I'm posting this in the DIY section and the Tang section because it pertains to my shelly tank that I'm building but also has a DIY aspect to it as well that some people that aren't interested in Tangs may miss. Mods feel free to remove one if you feel its excessive.

It's been a long time coming but I think I'm ready for my first multi tank! It's a 10 gallon using combination play sand/crushed coral for substrate.









I painted the background black. In order of appearance from left to right:
DIY PVC overflow, heater, Whisper HOB intake








Filtration








Here you can see my Whisper HOB and far left is my DIY PVC overflow.

Here's where it starts to really get custom! 









DIY Wet/Dry alla Walmart!








Sterilite carry box I think was like $10








Shot of the Sterilite 5 drawer storage bin maybe $10








Top bin I used filter media for the mech filtration








2nd and 3rd drawer I filled with plastic pot scrubbies.
Bottom two drawers are pulled out. This allows water to drip through the scrubbies and pool at the bottom where the pump lifts it out and sends it back to the tank via a DIY PVC spraybar.









Anyone wanna donate some multi's to a good home? I can't find anyone in my area that sells them and its a bit too cold to chance ordering them right now.
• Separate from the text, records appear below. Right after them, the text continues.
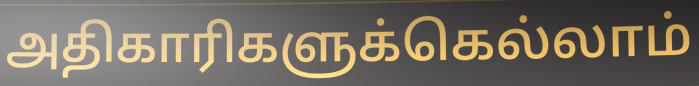
அதிகாரிகளுக்கெல்லாம்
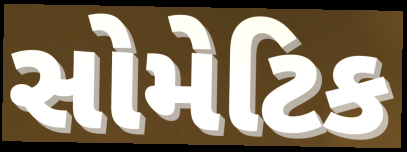
સોમેટિક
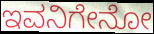
ಇವನಿಗೇನೋ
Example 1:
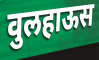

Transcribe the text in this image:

वुलहाऊस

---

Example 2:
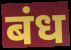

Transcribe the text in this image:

बंध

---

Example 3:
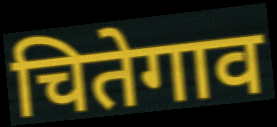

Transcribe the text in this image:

चितेगाव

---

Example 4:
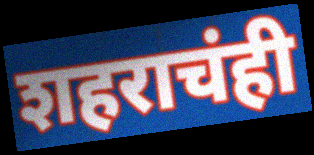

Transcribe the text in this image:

शहराचंही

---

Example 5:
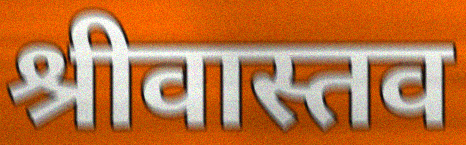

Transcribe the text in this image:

श्रीवास्तव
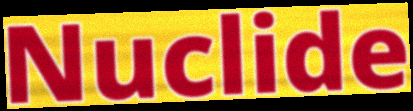
Nuclide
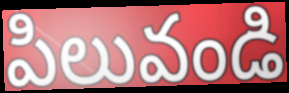
పిలువండి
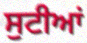
ਸੁਟੀਆਂ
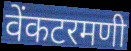
वेंकटरमणी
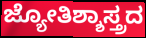
ಜ್ಯೋತಿಶ್ಶಾಸ್ತ್ರದ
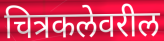
चित्रकलेवरील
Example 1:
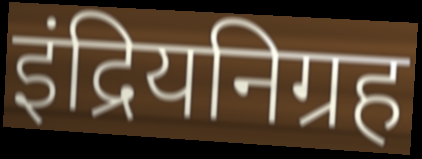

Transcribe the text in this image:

इंद्रियनिग्रह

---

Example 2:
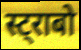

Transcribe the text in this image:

स्ट्राबो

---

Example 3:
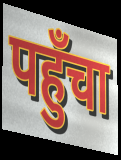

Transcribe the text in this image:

पहुँचा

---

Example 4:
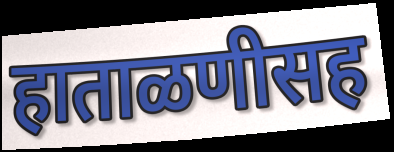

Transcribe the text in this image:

हाताळणीसह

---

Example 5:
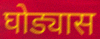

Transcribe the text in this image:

घोड्यास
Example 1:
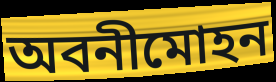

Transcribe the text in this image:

অবনীমোহন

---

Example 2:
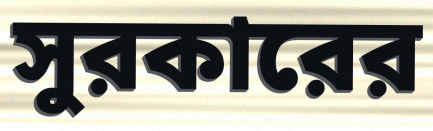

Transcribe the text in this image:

সুরকারের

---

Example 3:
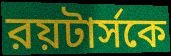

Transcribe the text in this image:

রয়টার্সকে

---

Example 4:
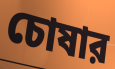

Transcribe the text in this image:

চোষার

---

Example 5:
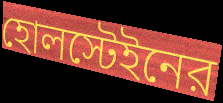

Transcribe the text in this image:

হোলস্টেইনের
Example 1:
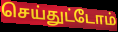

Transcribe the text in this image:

செய்துட்டோம்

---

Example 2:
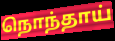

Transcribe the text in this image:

நொந்தாய்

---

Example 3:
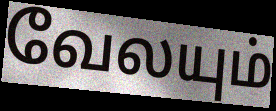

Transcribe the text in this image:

வேலயும்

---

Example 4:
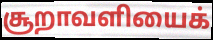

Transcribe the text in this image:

சூறாவளியைக்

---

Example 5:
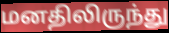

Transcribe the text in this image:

மனதிலிருந்து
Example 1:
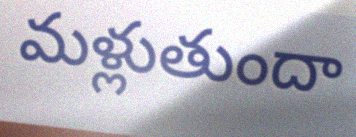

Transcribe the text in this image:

మళ్లుతుందా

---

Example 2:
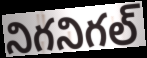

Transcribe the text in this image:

నిగనిగల్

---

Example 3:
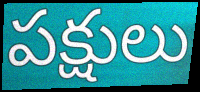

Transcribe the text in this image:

పక్షులు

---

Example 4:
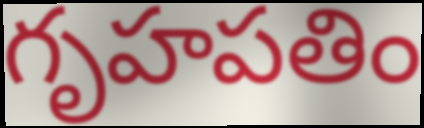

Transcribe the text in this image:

గృహపతిం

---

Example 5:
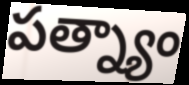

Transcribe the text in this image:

పత్న్యాం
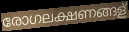
രോഗലക്ഷണങ്ങള്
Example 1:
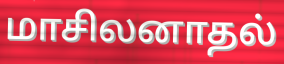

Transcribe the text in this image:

மாசிலனாதல்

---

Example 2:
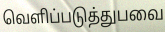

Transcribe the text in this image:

வெளிப்படுத்துபவை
Hope you all enjoyed my writeup!


----------



## knotty dreadlocks (Oct 31, 2008)

that setup looks pretty good. do you got the dimensions to the whole unit.


----------



## D-007 (Jan 3, 2008)

Very well done :thumb:

Could the heater not fit in the bottom of the wet/dry?


----------



## zugbug (Dec 12, 2005)

very nice!! :thumb: 
Probably the best filtered tank around!


----------



## myselfdotcom (Sep 19, 2006)

does the water flow down to the sump via gravity and vacuum? If the electricity went out...does it restart itself? or keep flowing until it reach below the draining pipe level?


----------



## elgenyo (Feb 26, 2004)

D-007 The heater I used was a spare until another comes in on order. I too don't like the look of it but I needed to get the temp around 80 so it would cycle faster...notice the cherry barbs in there...lol they'll have to go when I get my multies.

myself the pvc overflow works the same as the bigger models you'll find in the diy section. water travels via gravity but stops when power is cutoff once the water level in tank reaches the top inlet hole allowing air to break the suction. Once power is restored the pump in the sump starts again and water starts flowing like normal.


----------



## KaiserSousay (Nov 2, 2008)

:thumb:


> Very well done


What he said..+1


----------



## Woodworm (Jan 3, 2009)

Love it!! :thumb: A very clean and simple setup. One of the best I've seen so far. =D> I think I will try your idea on a slightly larger tank and see how it goes.


----------



## steelblue77 (Jan 18, 2009)

Brilliant! That filter should be able to handle just about anything you can fit in a 10g.


----------